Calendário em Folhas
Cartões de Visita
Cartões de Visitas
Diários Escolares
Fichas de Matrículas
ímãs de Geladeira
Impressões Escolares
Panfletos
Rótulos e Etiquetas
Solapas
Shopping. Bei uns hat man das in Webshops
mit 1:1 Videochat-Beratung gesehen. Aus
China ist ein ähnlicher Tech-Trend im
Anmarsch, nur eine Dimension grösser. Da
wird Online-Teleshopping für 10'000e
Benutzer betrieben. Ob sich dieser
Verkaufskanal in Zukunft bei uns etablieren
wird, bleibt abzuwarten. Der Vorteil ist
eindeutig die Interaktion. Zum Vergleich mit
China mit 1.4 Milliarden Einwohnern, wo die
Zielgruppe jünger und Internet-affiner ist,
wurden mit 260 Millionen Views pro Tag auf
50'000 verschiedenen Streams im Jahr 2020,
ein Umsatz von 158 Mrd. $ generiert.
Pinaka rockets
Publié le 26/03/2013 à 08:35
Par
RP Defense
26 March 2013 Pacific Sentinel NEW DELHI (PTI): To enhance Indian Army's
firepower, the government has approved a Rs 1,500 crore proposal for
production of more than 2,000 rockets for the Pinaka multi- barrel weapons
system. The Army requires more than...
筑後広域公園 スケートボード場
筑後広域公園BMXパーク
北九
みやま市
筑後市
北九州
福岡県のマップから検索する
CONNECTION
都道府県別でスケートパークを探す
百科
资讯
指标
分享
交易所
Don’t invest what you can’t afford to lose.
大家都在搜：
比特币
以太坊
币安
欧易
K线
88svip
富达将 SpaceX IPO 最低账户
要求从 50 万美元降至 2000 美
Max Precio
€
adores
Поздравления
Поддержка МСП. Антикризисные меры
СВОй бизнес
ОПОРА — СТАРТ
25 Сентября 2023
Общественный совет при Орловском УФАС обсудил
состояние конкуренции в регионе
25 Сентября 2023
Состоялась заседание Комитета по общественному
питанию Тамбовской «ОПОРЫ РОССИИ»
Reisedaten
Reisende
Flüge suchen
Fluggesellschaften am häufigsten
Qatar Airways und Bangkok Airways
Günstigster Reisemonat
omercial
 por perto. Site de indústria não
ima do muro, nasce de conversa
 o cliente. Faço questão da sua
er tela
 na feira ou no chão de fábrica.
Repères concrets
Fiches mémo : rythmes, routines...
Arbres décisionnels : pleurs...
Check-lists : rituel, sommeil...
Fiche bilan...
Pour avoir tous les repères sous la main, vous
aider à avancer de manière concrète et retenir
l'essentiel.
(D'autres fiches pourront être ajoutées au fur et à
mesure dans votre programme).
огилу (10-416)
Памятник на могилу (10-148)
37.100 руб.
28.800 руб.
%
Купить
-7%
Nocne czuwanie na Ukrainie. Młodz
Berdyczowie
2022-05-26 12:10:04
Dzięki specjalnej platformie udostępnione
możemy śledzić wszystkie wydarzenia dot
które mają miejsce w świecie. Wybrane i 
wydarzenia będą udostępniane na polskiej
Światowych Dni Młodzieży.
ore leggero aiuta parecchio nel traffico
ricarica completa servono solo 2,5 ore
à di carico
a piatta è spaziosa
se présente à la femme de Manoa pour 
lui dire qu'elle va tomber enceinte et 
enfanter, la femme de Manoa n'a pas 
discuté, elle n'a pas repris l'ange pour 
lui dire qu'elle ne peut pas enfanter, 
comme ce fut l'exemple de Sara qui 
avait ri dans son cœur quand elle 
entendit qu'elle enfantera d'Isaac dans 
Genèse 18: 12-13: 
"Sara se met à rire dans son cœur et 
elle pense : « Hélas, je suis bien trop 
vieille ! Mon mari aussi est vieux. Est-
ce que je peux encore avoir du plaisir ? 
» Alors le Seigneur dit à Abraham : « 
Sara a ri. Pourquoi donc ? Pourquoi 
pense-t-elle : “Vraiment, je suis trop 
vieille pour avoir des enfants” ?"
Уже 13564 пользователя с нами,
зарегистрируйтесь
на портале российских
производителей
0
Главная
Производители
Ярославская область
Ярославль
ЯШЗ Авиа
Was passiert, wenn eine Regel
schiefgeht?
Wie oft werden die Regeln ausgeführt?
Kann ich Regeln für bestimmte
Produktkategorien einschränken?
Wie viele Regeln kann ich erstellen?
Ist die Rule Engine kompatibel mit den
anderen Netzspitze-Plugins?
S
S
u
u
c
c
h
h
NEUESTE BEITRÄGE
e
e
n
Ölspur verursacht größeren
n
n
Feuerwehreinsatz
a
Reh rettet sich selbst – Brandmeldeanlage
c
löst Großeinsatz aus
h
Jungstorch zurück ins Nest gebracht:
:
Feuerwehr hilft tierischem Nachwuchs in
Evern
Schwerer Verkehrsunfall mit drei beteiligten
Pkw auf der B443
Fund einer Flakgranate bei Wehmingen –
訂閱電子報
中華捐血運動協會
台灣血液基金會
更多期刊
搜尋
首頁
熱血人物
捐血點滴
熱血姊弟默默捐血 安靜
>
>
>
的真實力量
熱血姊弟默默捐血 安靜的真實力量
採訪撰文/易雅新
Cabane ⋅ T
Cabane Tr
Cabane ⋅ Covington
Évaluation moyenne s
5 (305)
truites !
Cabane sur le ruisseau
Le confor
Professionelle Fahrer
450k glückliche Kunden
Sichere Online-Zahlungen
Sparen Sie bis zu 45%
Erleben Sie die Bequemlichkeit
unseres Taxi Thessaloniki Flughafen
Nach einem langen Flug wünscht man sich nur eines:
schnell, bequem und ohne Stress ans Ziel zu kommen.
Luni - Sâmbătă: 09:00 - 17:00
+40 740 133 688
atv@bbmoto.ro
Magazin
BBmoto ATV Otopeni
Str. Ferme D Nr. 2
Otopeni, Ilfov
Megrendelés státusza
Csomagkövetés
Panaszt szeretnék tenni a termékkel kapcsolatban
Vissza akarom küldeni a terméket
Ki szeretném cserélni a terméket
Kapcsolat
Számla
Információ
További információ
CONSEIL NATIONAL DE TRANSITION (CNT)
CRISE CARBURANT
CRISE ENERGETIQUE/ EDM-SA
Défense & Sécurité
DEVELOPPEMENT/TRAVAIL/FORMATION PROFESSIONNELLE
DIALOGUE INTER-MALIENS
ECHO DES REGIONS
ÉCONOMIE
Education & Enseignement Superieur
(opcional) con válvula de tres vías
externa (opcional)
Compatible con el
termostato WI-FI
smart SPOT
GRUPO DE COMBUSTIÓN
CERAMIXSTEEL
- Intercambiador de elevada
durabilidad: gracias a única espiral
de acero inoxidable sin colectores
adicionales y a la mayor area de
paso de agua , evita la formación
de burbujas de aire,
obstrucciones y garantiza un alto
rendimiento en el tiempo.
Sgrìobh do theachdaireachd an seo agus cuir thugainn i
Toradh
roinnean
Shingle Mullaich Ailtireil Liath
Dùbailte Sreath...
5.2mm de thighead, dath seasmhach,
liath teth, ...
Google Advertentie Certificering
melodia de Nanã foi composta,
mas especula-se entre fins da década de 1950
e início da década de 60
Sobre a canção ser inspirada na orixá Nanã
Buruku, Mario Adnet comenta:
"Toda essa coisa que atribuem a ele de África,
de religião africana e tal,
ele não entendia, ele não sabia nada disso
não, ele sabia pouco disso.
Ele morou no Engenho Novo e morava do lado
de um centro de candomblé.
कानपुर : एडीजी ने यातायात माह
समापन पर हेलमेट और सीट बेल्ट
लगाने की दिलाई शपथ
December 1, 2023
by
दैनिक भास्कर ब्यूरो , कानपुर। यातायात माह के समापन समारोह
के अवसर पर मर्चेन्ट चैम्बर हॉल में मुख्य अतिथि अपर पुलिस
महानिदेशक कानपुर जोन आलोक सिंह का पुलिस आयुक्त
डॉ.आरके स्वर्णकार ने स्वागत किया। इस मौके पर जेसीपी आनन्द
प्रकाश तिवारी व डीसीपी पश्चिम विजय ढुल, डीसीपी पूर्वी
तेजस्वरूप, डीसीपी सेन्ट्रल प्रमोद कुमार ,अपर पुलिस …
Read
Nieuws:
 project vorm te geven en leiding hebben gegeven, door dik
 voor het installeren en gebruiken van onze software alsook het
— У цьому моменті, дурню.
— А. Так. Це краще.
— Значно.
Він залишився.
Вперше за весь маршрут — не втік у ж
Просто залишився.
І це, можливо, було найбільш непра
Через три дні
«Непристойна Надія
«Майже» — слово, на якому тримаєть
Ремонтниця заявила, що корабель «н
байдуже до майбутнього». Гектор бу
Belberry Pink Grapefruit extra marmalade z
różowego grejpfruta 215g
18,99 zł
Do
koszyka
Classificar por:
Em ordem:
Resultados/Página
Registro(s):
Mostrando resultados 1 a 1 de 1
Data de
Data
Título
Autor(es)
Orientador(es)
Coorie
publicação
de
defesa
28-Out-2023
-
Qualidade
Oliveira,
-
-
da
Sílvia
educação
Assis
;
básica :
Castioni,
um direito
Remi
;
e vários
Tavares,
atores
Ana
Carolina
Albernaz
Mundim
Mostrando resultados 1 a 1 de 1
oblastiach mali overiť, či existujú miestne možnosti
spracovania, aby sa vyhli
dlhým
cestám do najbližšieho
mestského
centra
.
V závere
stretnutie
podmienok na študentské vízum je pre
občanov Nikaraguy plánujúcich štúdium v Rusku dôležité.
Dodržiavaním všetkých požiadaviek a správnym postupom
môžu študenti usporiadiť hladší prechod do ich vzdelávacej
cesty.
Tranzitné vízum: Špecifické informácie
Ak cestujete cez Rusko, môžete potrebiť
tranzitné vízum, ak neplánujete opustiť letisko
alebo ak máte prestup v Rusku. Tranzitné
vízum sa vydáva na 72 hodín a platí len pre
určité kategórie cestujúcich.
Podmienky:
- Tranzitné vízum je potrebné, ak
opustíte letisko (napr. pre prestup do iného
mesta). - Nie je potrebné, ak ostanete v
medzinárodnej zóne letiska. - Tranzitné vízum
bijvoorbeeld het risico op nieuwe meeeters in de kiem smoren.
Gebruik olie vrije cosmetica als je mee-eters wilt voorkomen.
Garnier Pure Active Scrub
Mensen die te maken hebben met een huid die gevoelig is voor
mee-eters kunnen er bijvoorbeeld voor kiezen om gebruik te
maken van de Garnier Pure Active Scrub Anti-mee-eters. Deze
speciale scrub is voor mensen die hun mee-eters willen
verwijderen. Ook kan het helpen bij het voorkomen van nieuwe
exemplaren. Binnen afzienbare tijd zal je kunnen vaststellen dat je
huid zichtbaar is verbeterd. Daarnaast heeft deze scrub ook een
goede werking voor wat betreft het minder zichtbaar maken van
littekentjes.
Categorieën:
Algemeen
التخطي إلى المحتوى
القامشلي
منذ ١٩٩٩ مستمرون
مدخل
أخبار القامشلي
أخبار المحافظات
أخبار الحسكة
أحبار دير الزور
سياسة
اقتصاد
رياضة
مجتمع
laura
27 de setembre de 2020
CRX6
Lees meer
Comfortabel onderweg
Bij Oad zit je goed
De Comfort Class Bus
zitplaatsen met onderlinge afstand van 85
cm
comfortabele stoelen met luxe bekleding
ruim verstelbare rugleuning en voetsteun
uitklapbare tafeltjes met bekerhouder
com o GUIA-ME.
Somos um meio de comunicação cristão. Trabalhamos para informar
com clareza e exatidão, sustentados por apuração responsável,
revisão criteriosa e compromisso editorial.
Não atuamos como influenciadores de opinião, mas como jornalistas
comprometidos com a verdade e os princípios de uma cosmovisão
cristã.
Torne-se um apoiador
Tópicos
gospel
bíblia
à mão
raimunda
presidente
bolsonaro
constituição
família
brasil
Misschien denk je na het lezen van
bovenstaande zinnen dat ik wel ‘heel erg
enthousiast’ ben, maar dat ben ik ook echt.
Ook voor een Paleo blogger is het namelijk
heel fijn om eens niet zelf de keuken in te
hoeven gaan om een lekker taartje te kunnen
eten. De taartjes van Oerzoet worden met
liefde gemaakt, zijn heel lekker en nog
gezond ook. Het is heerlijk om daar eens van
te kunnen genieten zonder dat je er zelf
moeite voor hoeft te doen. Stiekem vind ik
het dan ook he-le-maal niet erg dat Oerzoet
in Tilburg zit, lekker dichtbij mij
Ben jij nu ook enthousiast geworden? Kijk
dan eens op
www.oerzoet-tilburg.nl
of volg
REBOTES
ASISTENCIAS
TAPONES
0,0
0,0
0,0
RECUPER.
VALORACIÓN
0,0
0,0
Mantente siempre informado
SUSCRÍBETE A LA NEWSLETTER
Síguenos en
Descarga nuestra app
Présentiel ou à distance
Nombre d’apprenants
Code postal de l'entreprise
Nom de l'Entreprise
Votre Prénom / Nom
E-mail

# # # # # # #

Look through the data above and return exactly the lines from the one that contains "mesure dans votre programme)." to the one that contains "lui dire qu'elle va tomber enceinte et", inclusive, with nothing else.

◆ **Written answer**
mesure dans votre programme).
огилу (10-416)
Памятник на могилу (10-148)
37.100 руб.
28.800 руб.
%
Купить
-7%
Nocne czuwanie na Ukrainie. Młodz
Berdyczowie
2022-05-26 12:10:04
Dzięki specjalnej platformie udostępnione
możemy śledzić wszystkie wydarzenia dot
które mają miejsce w świecie. Wybrane i 
wydarzenia będą udostępniane na polskiej
Światowych Dni Młodzieży.
ore leggero aiuta parecchio nel traffico
ricarica completa servono solo 2,5 ore
à di carico
a piatta è spaziosa
se présente à la femme de Manoa pour 
lui dire qu'elle va tomber enceinte et 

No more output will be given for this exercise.